* [Job]
Copy out everything from the start of the material down to the line containing "En fin que si", both ends included, and leave the pictures out of your answer.
-.-.-
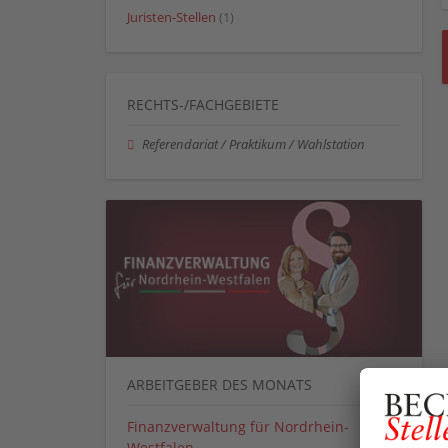
Juristen-Stellen
(1)
RECHTS-/FACHGEBIETE
Referendariat / Praktikum / Wahlstation
ARBEITGEBER DES MONATS
Finanzverwaltung für Nordrhein-
Westfalen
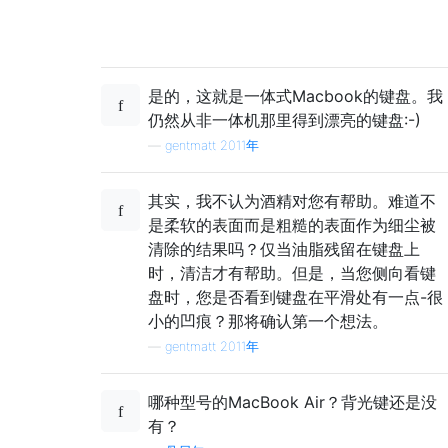
是的，这就是一体式Macbook的键盘。我
仍然从非一体机那里得到漂亮的键盘:-)
—
gentmatt 2011年
其实，我不认为酒精对您有帮助。难道不
是柔软的表面而是粗糙的表面作为细尘被
清除的结果吗？仅当油脂残留在键盘上
时，清洁才有帮助。但是，当您侧向看键
盘时，您是否看到键盘在平滑处有一点-很
小的凹痕？那将确认第一个想法。
—
gentmatt 2011年
哪种型号的MacBook Air？背光键还是没
有？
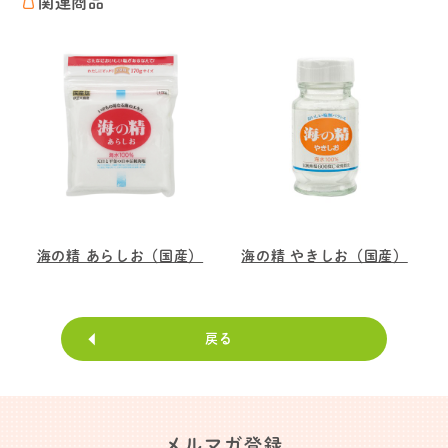
関連商品
海の精 あらしお（国産）
海の精 やきしお（国産）
戻る
メルマガ登録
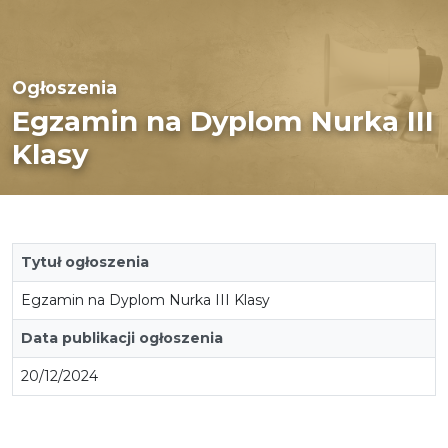
Ogłoszenia
Egzamin na Dyplom Nurka III
Klasy
Tytuł ogłoszenia
Egzamin na Dyplom Nurka III Klasy
Data publikacji ogłoszenia
20/12/2024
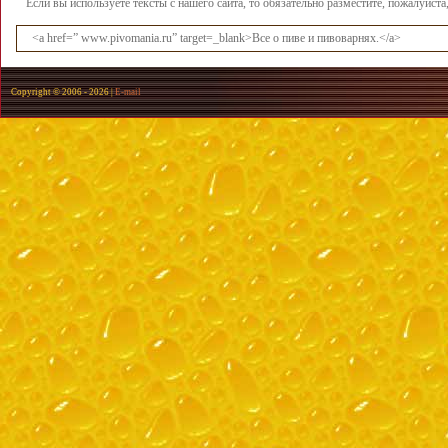
Если вы используете тексты с нашего сайта, то обязательно разместите, пожалуйст
<a href=” www.pivomania.ru” target=_blank>Все о пиве и пивоварнях.</a>
Copyright © 2006 -
2026 |
E-mail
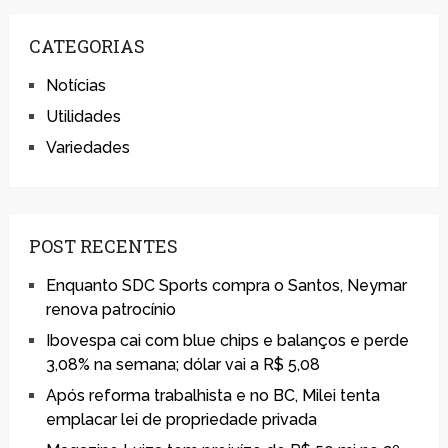
CATEGORIAS
Notícias
Utilidades
Variedades
POST RECENTES
Enquanto SDC Sports compra o Santos, Neymar
renova patrocínio
Ibovespa cai com blue chips e balanços e perde
3,08% na semana; dólar vai a R$ 5,08
Após reforma trabalhista e no BC, Milei tenta
emplacar lei de propriedade privada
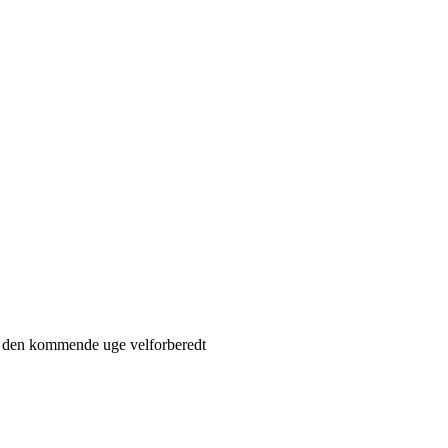
de den kommende uge velforberedt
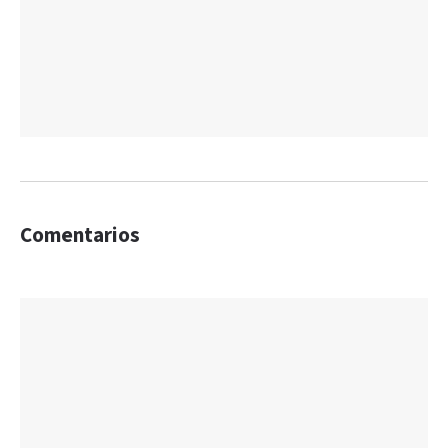
Comentarios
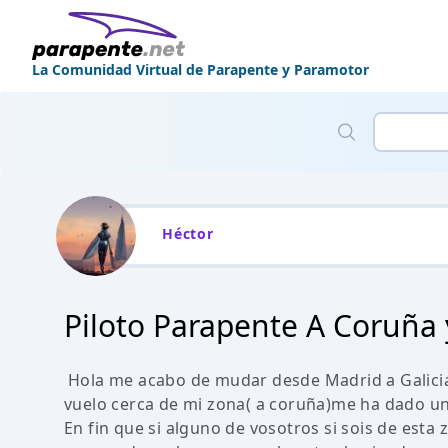
La Comunidad Virtual de Parapente y Paramotor
Héctor
Piloto Parapente A Coruña 
Hola me acabo de mudar desde Madrid a Galicia 
vuelo cerca de mi zona( a coruña)me ha dado un p
En fin que si alguno de vosotros si sois de esta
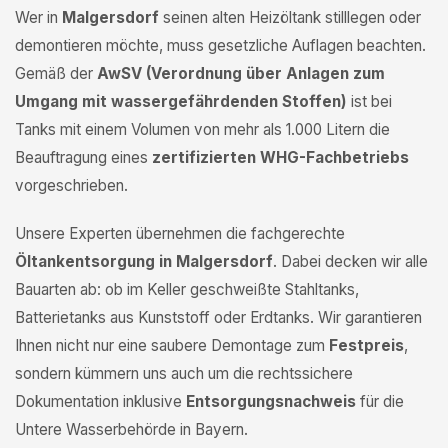
Wer in
Malgersdorf
seinen alten Heizöltank stilllegen oder
demontieren möchte, muss gesetzliche Auflagen beachten.
Gemäß der
AwSV (Verordnung über Anlagen zum
Umgang mit wassergefährdenden Stoffen)
ist bei
Tanks mit einem Volumen von mehr als 1.000 Litern die
Beauftragung eines
zertifizierten WHG-Fachbetriebs
vorgeschrieben.
Unsere Experten übernehmen die fachgerechte
Öltankentsorgung in Malgersdorf
. Dabei decken wir alle
Bauarten ab: ob im Keller geschweißte Stahltanks,
Batterietanks aus Kunststoff oder Erdtanks. Wir garantieren
Ihnen nicht nur eine saubere Demontage zum
Festpreis
,
sondern kümmern uns auch um die rechtssichere
Dokumentation inklusive
Entsorgungsnachweis
für die
Untere Wasserbehörde in Bayern.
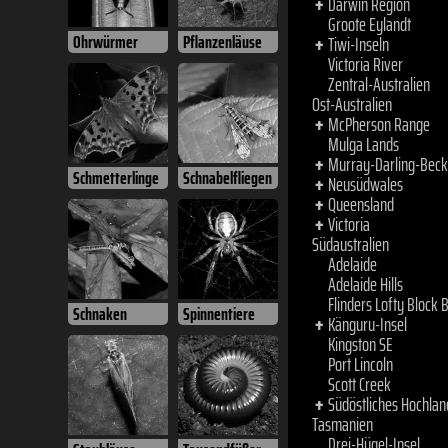
Mulga Lands
Murray-Darling-Bec
+
Ohrwürmer
Pflanzenläuse
Neusüdwales
+
Queensland
+
Victoria
+
Südaustralien
Adelaide
Adelaide Hills
Flinders Lofty Block 
Schmetterlinge
Schnabelfliegen
Känguru-Insel
+
Kingston SE
Port Lincoln
Scott Creek
Südöstliches Hochlan
+
Tasmanien
Drei-Hügel-Insel
Schnaken
Spinnentiere
Furneaux-Gruppe
+
Macquarieinsel
+
New-Year-Island-Gr
+
Nordost-Tasmanien
+
Nordwest-Tasmanien
+
South Esk River
Süd-Tasmanien
+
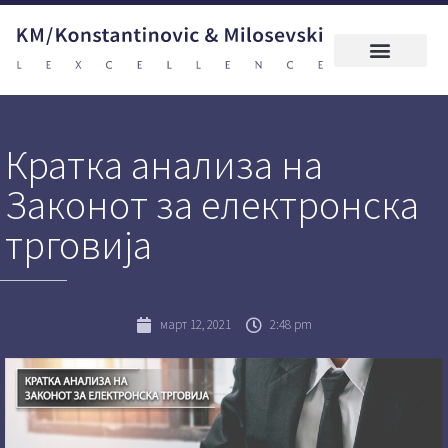
Кратка анализа на
Законот за електронска
трговија
март 12, 2021
2:48 pm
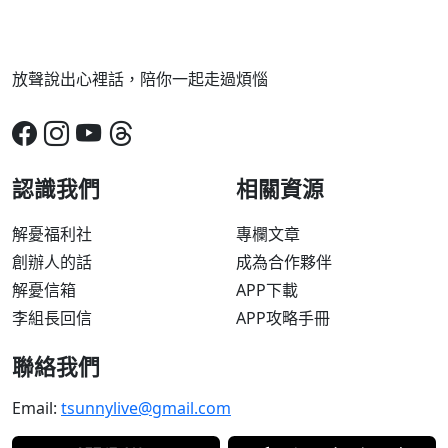
放聲說出心裡話，陪你一起走過煩惱
認識我們
相關資源
解憂福利社
專欄文章
創辦人的話
成為合作夥伴
解憂信箱
APP下載
李組長回信
APP攻略手冊
聯絡我們
Email:
tsunnylive@gmail.com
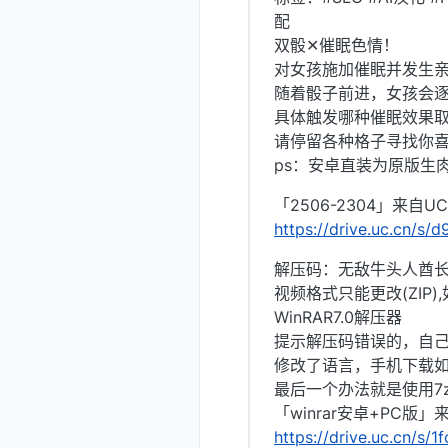
配
双骰✕催眠色情！
对女孩施加催眠并发生
随着骰子前进，女孩会
具体触发哪种催眠效果
请停留各种格子寻找你
ps：安卓直装为原版生
「2506-2304」来自
https://drive.uc.cn/s/
解压码：无敌牛头人酋
视频格式只能更改(ZIP
WinRAR7.0解压器
提示解压码错误的，自己
修改了语言，手机下载
最后一个办法就是使用7z
「winrar安卓+PC版
https://drive.uc.cn/s/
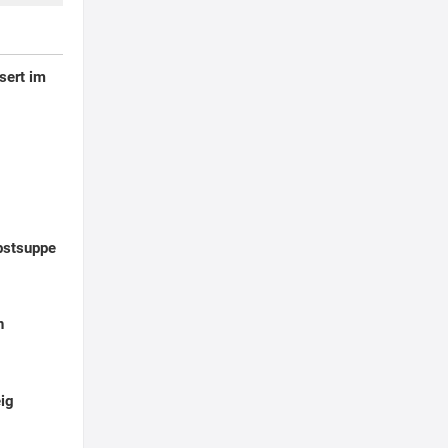
sert im
bstsuppe
n
ig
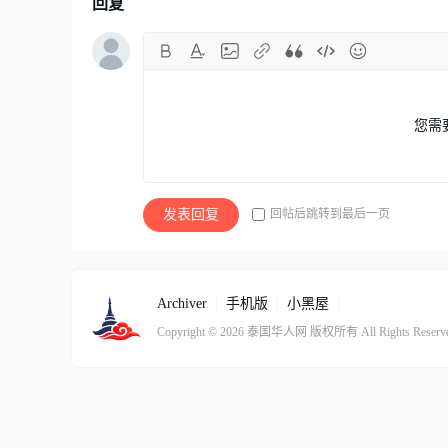
回复
您需
回帖后跳转到最后一页
发表回复
Archiver
|
手机版
|
小黑屋
|
Copyright © 2026
泰国华人网
版权所有
All Rights Reserv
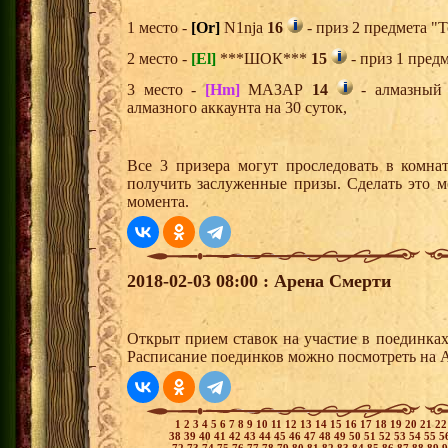
1 место -
[Or]
N1nja
16
- приз 2 предмета "Т
2 место -
[El]
***ШОК***
15
- приз 1 пред
3 место -
[Hm]
МАЗАР
14
- алмазный 
алмазного аккаунта на 30 суток,
Все 3 призера могут проследовать в комна
получить заслуженные призы. Сделать это м
момента.
2018-02-03 08:00 : Арена Смерти
Открыт прием ставок на участие в поединка
Расписание поединков можно посмотреть на А
1
2
3
4
5
6
7
8
9
10
11
12
13
14
15
16
17
18
19
20
21
2
38
39
40
41
42
43
44
45
46
47
48
49
50
51
52
53
54
55
5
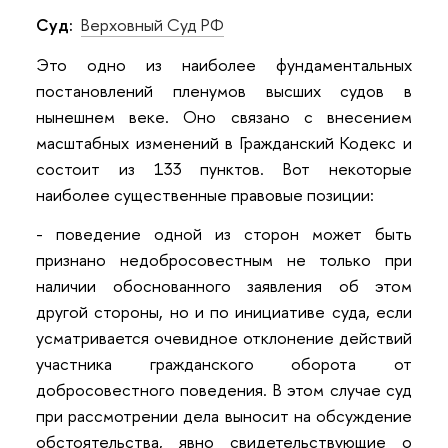
Суд:
Верховный Суд РФ
Это одно из наиболее фундаментальных
постановлений пленумов высших судов в
нынешнем веке. Оно связано с внесением
масштабных изменений в Гражданский Кодекс и
состоит из 133 пунктов. Вот некоторые
наиболее существенные правовые позиции:
- поведение одной из сторон может быть
признано недобросовестным не только при
наличии обоснованного заявления об этом
другой стороны, но и по инициативе суда, если
усматривается очевидное отклонение действий
участника гражданского оборота от
добросовестного поведения. В этом случае суд
при рассмотрении дела выносит на обсуждение
обстоятельства, явно свидетельствующие о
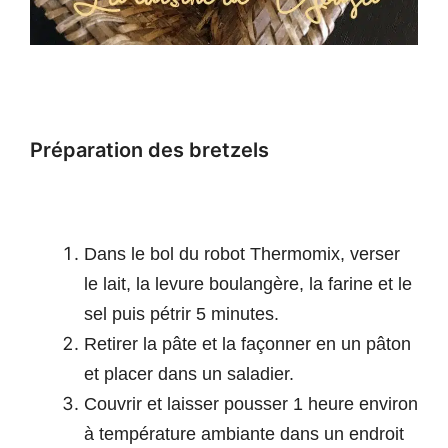
Préparation des bretzels
Dans le bol du robot Thermomix, verser
le lait, la levure boulangère, la farine et le
sel puis pétrir 5 minutes.
Retirer la pâte et la façonner en un pâton
et placer dans un saladier.
Couvrir et laisser pousser 1 heure environ
à température ambiante dans un endroit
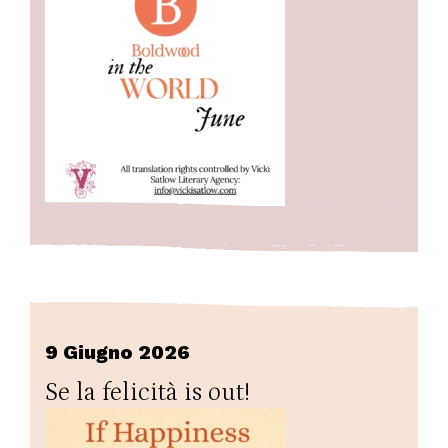
9 Giugno 2026
Se la felicità is out!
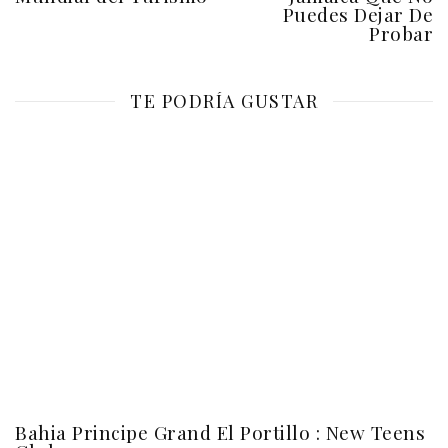
Puedes Dejar De
Probar
TE PODRÍA GUSTAR
Bahia Principe Grand El Portillo : New Teens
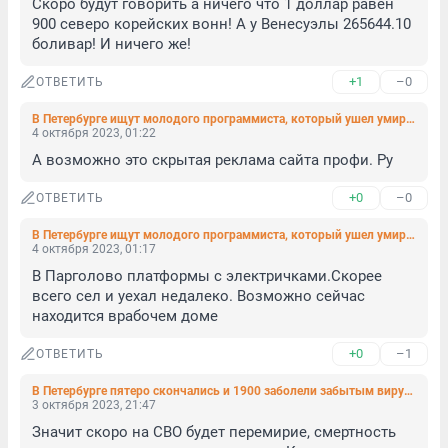
Скоро будут говорить а ничего что 1 доллар равен 
900 северо корейских вонн! А у Венесуэлы 265644.10 
боливар! И ничего же!
+1
–0
ОТВЕТИТЬ
В Петербурге ищут молодого программиста, который ушел умирать
4 октября 2023, 01:22
А возможно это скрытая реклама сайта профи. Ру
+0
–0
ОТВЕТИТЬ
В Петербурге ищут молодого программиста, который ушел умирать
4 октября 2023, 01:17
В Парголово платформы с электричками.Скорее 
всего сел и уехал недалеко. Возможно сейчас 
находится врабочем доме
+0
–1
ОТВЕТИТЬ
В Петербурге пятеро скончались и 1900 заболели забытым вирусом
3 октября 2023, 21:47
Значит скоро на СВО будет перемирие, смертность 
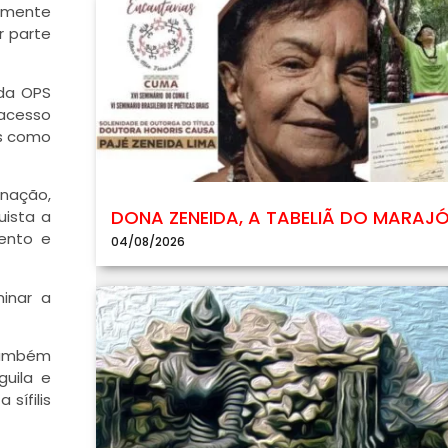
vamente
r parte
 da OPS
acesso
es como
inação,
DONA ZENEIDA, A TABELIÃ DO MARAJ
uista a
ento e
04/08/2026
minar a
 também
guila e
sífilis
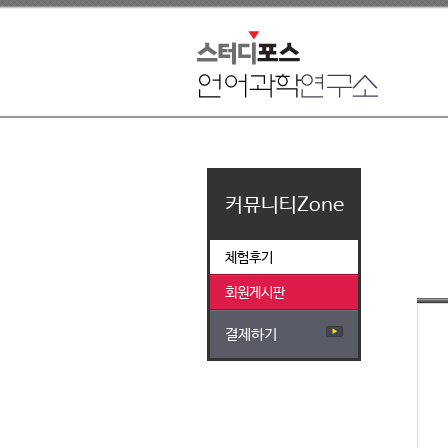
커뮤니티Zone
체험후기
회원게시판
결제하기
▶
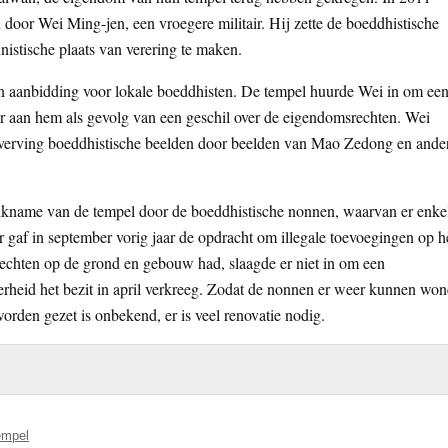
oor Wei Ming-jen, een vroegere militair. Hij zette de boeddhistische
istische plaats van verering te maken.
an aanbidding voor lokale boeddhisten. De tempel huurde Wei in om ee
ter aan hem als gevolg van een geschil over de eigendomsrechten. Wei
 verving boeddhistische beelden door beelden van Mao Zedong en ande
ikname van de tempel door de boeddhistische nonnen, waarvan er enke
 gaf in september vorig jaar de opdracht om illegale toevoegingen op h
 rechten op de grond en gebouw had, slaagde er niet in om een
erheid het bezit in april verkreeg. Zodat de nonnen er weer kunnen wo
rden gezet is onbekend, er is veel renovatie nodig.
empel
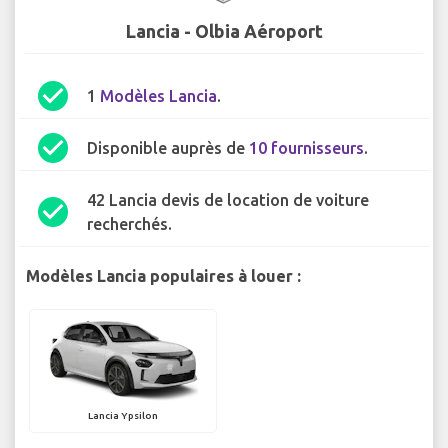
Lancia - Olbia Aéroport
check_circle
1
Modèles Lancia
.
check_circle
Disponible auprès de
10 fournisseurs
.
42 Lancia devis de location de voiture
check_circle
recherchés.
Modèles Lancia populaires à louer :
Lancia Ypsilon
-.-.-
* [Exercise answer]
Juristen-Stellen
(1)
RECHTS-/FACHGEBIETE
Referendariat / Praktikum / Wahlstation
ARBEITGEBER DES MONATS
Finanzverwaltung für Nordrhein-
Westfalen
是的，这就是一体式Macbook的键盘。我
仍然从非一体机那里得到漂亮的键盘:-)
—
gentmatt 2011年
其实，我不认为酒精对您有帮助。难道不
是柔软的表面而是粗糙的表面作为细尘被
清除的结果吗？仅当油脂残留在键盘上
时，清洁才有帮助。但是，当您侧向看键
盘时，您是否看到键盘在平滑处有一点-很
小的凹痕？那将确认第一个想法。
—
gentmatt 2011年
哪种型号的MacBook Air？背光键还是没
有？
関連商品
海の精 あらしお（国産）
海の精 やきしお（国産）
戻る
メルマガ登録
Ogłoszenia
Egzamin na Dyplom Nurka III
Klasy
Tytuł ogłoszenia
Egzamin na Dyplom Nurka III Klasy
Data publikacji ogłoszenia
20/12/2024
Если вы используете тексты с нашего сайта, то обязательно разместите, пожалуйст
<a href=” www.pivomania.ru” target=_blank>Все о пиве и пивоварнях.</a>
Copyright © 2006 -
2026 |
E-mail
CATEGORIAS
Notícias
Utilidades
Variedades
POST RECENTES
Enquanto SDC Sports compra o Santos, Neymar
renova patrocínio
Ibovespa cai com blue chips e balanços e perde
3,08% na semana; dólar vai a R$ 5,08
Após reforma trabalhista e no BC, Milei tenta
emplacar lei de propriedade privada
de den kommende uge velforberedt
Comentarios
La Comunidad Virtual de Parapente y Paramotor
Héctor
Piloto Parapente A Coruña 
Hola me acabo de mudar desde Madrid a Galicia 
vuelo cerca de mi zona( a coruña)me ha dado un p
En fin que si alguno de vosotros si sois de esta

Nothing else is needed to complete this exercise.